The trial court found that there was fundamental error in the jury's use of that verdict form and that, therefore, the failure of plaintiff's attorney to object to the form did not preclude a new trial. We disagree.

Under these circumstances in reviewing the new trial order we cannot defer to the trial court's discretion as in appellate review of an order which grants a new trial based upon error which was objected to in the trial court. When there is no objection to error in the trial court, the error is reversible under circumstances like this only if it is fundamental error, and whether or not error is fundamental is a question of law.

[I]f the error is complained of as fundamental error, that is a question of law and an appellate court is equally as capable as the trial court of reviewing those errors. Therefore, the weight given the trial court's ruling is not the same as when the ruling is within the broad discretionary power of the trial court.

Wasden v. Seaboard Coast Line Railroad Co., 474 So. 2d 825, 830 (Fla. 2d DCA 1984). *442 See also Sears Roebuck & Co. v.

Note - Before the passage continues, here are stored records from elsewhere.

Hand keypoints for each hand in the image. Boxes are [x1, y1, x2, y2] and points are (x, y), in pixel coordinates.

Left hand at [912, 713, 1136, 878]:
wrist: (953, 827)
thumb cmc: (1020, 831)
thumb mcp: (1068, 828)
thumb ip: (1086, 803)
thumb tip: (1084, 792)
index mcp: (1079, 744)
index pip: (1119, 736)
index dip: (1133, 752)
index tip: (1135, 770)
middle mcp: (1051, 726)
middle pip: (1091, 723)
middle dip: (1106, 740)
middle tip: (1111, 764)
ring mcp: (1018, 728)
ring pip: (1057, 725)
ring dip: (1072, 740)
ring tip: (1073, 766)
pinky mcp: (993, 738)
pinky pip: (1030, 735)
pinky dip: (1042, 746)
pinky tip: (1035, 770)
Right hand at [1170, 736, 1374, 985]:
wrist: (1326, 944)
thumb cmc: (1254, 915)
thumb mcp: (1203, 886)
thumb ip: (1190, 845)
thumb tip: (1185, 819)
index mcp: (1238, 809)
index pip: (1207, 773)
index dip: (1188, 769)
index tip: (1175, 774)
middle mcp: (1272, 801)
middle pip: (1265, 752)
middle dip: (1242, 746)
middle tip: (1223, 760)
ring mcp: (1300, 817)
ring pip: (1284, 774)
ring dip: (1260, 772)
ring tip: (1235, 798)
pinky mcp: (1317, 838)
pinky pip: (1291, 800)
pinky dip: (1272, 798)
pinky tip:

Jackson, 433 So. 2d 1319 (Fla. 3d DCA 1983).

We conclude that the jury verdict form was not erroneous, and did not constitute fundamental error, because plaintiff did not plead or try a case for damages which resulted from non-permanent injuries and which were based upon benefits therefor not payable by his PIP insurance. The complaint specifically alleged that the injuries were permanent. Plaintiff's counsel participated in the preparation of the verdict form and did not object to the submission of that form to the jury and to similar jury instructions. Indeed, plaintiff's closing argument reiterated the contents of the verdict form. Also, no sufficient evidence was introduced on the basis of which the jury could have accurately determined the amount of those damages consistent with the foregoing principles for which we have cited McClellan and Worthy as authority. Thus, the fact that the verdict form precluded an award of those damages is not determinative because even if it had not, there could not have been such an award.

We recognize the difficulties which apparently beset plaintiff's counsel in this complex case involving time pressures, a holiday interruption in the trial, and the changing law involving permissible recoveries for the types of damages covered by PIP insurance. We can also understand the emphasis of the efforts on behalf of plaintiff to show the existence of permanent injuries so as to establish entitlement to damages for pain and suffering which resulted in the case being tried on that theory, which the jury did not accept. Plaintiff, apparently recognizing that there was substantial conflicting evidence as to whether or not there were permanent injuries, does not appeal from the trial court's conclusion that the jury finding of no permanent injuries, and therefore no damages therefrom, was not against the manifest weight of the evidence. For the reasons stated further above, plaintiff cannot now obtain a new trial for other damages.

We need not address plaintiff's argument on cross-appeal which concerns the nature of damages recoverable at a new trial.

Reversed.

CAMPBELL, A.C.J., and SANDERLIN, J., concur.